Entries taken from a collection
________________

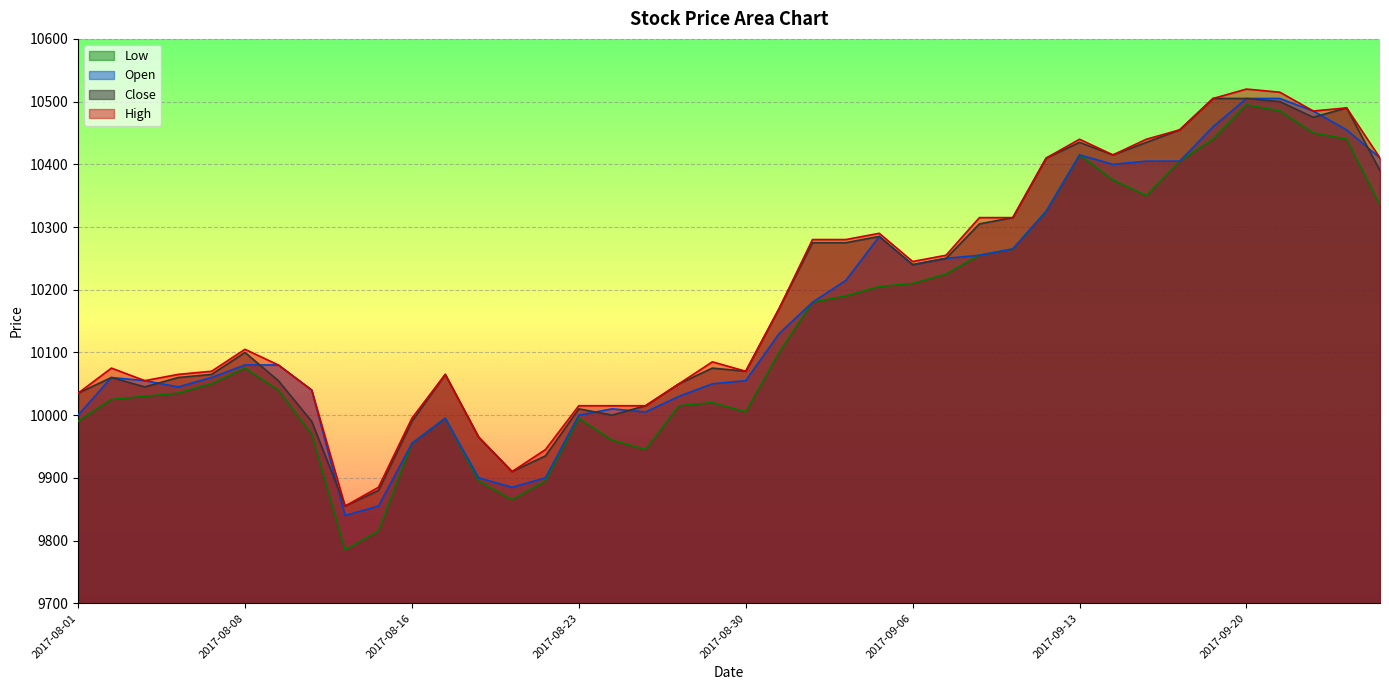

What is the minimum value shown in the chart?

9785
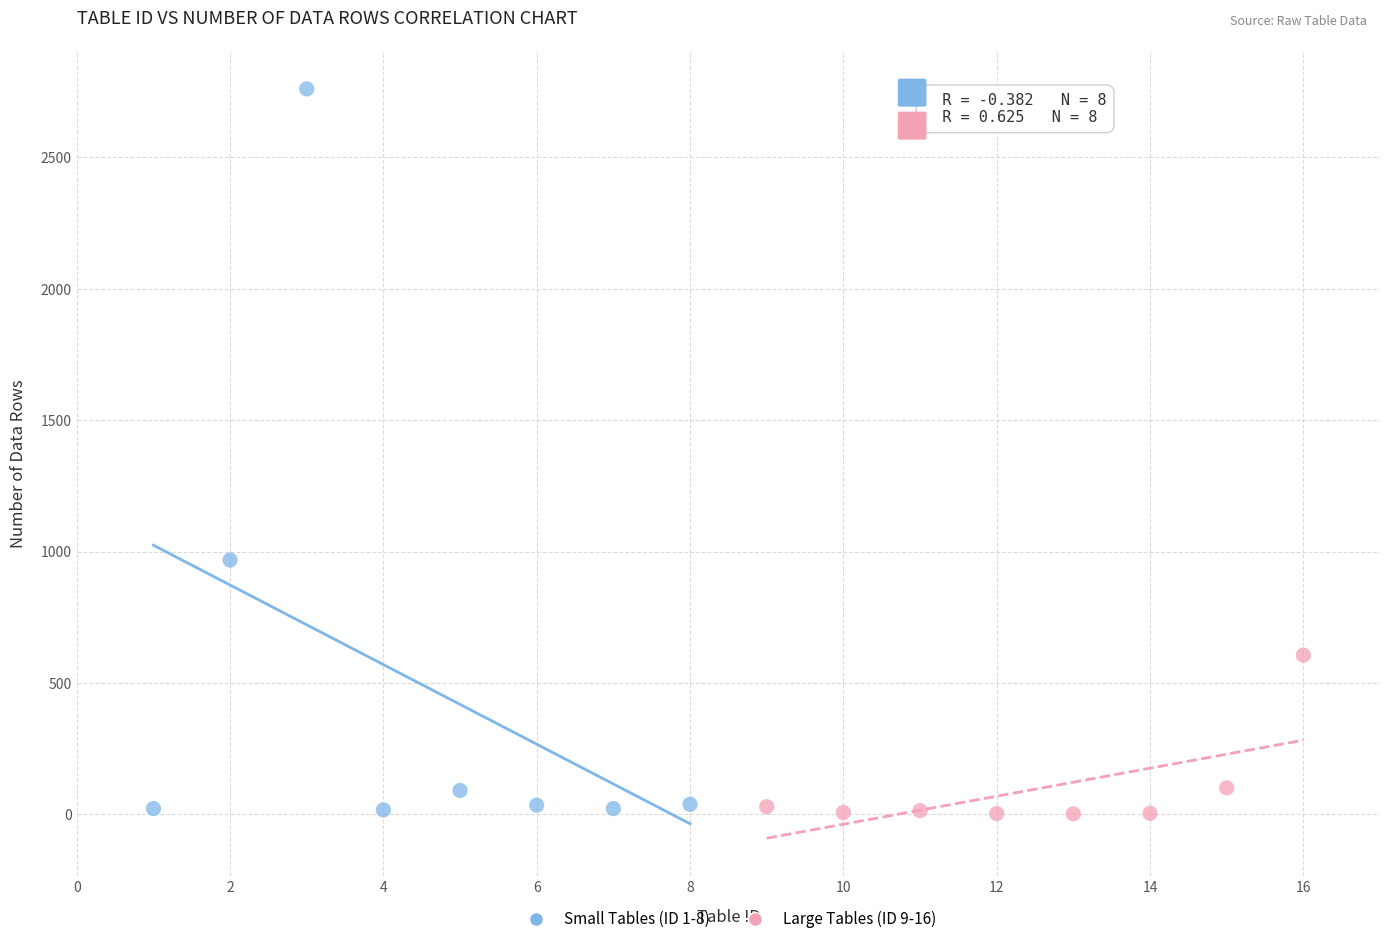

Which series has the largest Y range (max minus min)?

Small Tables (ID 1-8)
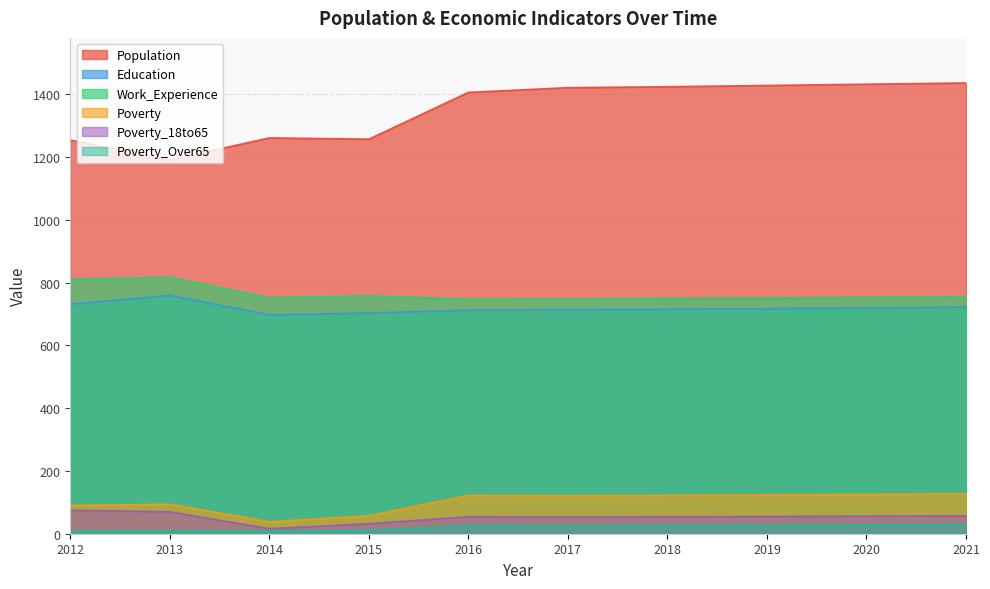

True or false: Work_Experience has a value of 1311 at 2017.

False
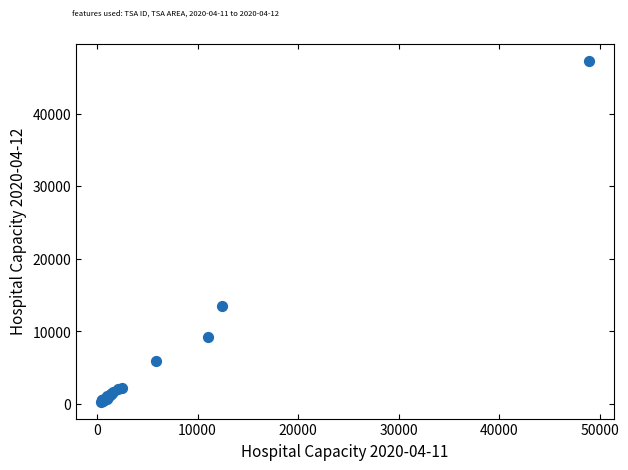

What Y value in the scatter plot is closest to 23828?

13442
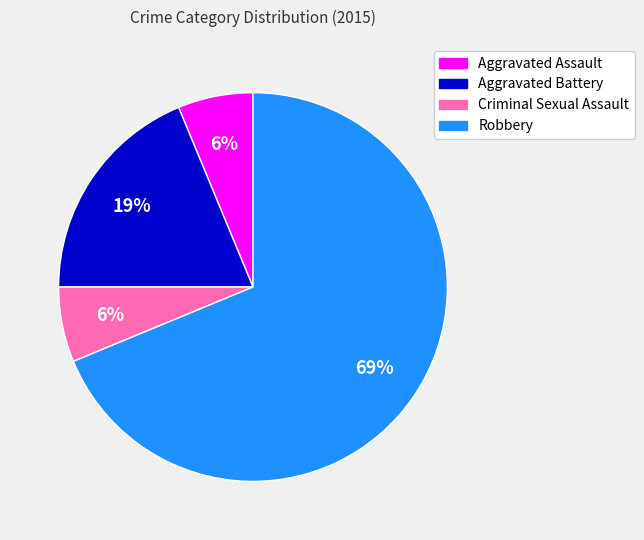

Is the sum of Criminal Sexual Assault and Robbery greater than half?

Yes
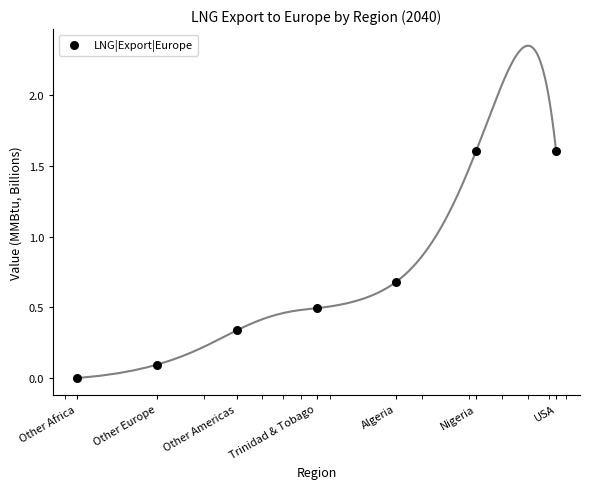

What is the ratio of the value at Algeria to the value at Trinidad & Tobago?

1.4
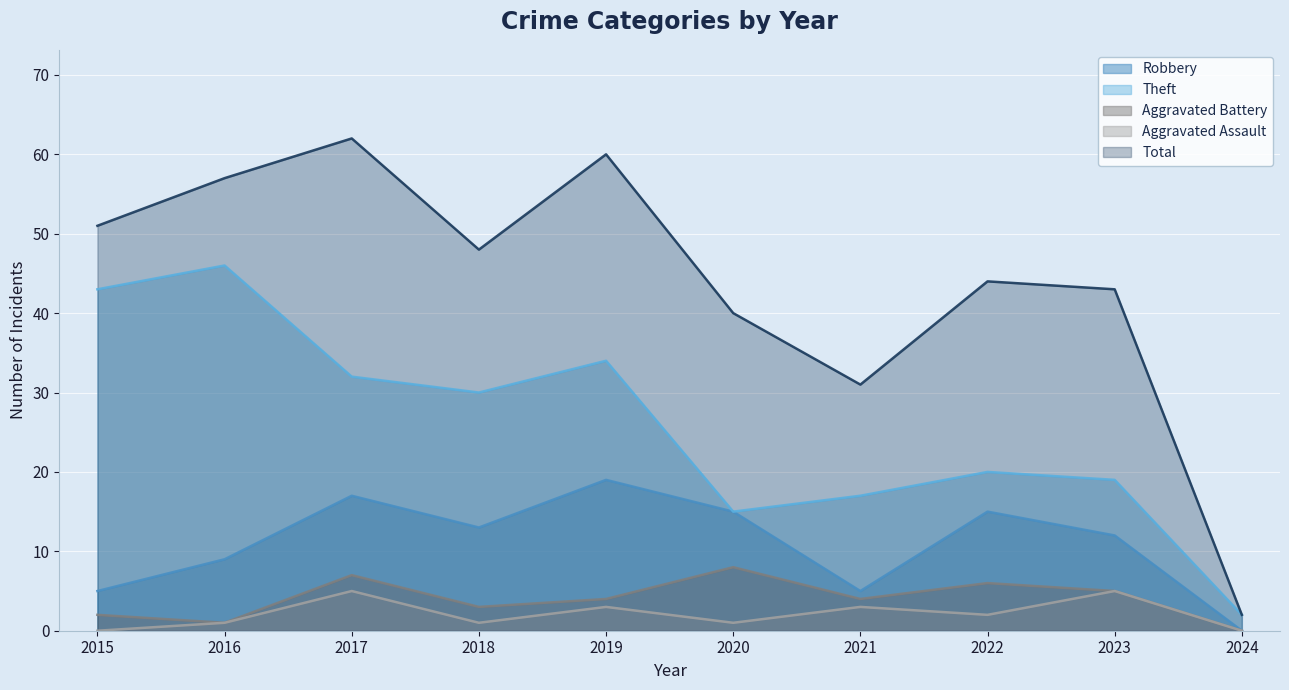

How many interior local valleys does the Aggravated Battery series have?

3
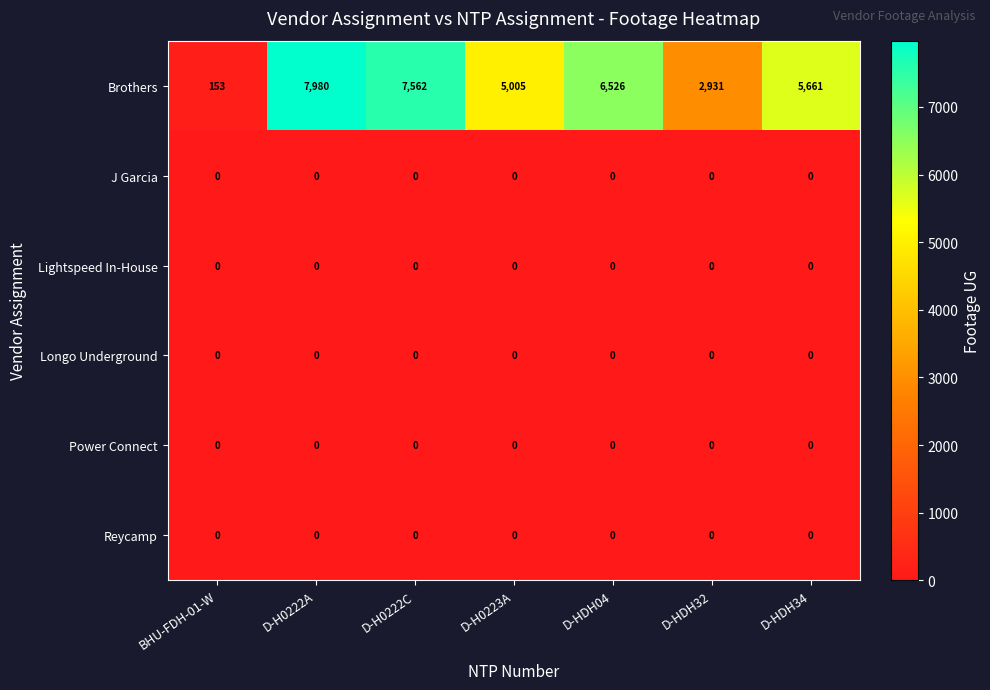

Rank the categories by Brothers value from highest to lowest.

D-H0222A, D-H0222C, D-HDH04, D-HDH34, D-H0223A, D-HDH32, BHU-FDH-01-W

________________

Copy out the entries word for word, from the line containing "Which series has" through the end of the entries. Leave out the pictures.

Which series has the largest Y range (max minus min)?

Small Tables (ID 1-8)

True or false: Work_Experience has a value of 1311 at 2017.

False

What Y value in the scatter plot is closest to 23828?

13442

Is the sum of Criminal Sexual Assault and Robbery greater than half?

Yes

What is the ratio of the value at Algeria to the value at Trinidad & Tobago?

1.4

How many interior local valleys does the Aggravated Battery series have?

3

Rank the categories by Brothers value from highest to lowest.

D-H0222A, D-H0222C, D-HDH04, D-HDH34, D-H0223A, D-HDH32, BHU-FDH-01-W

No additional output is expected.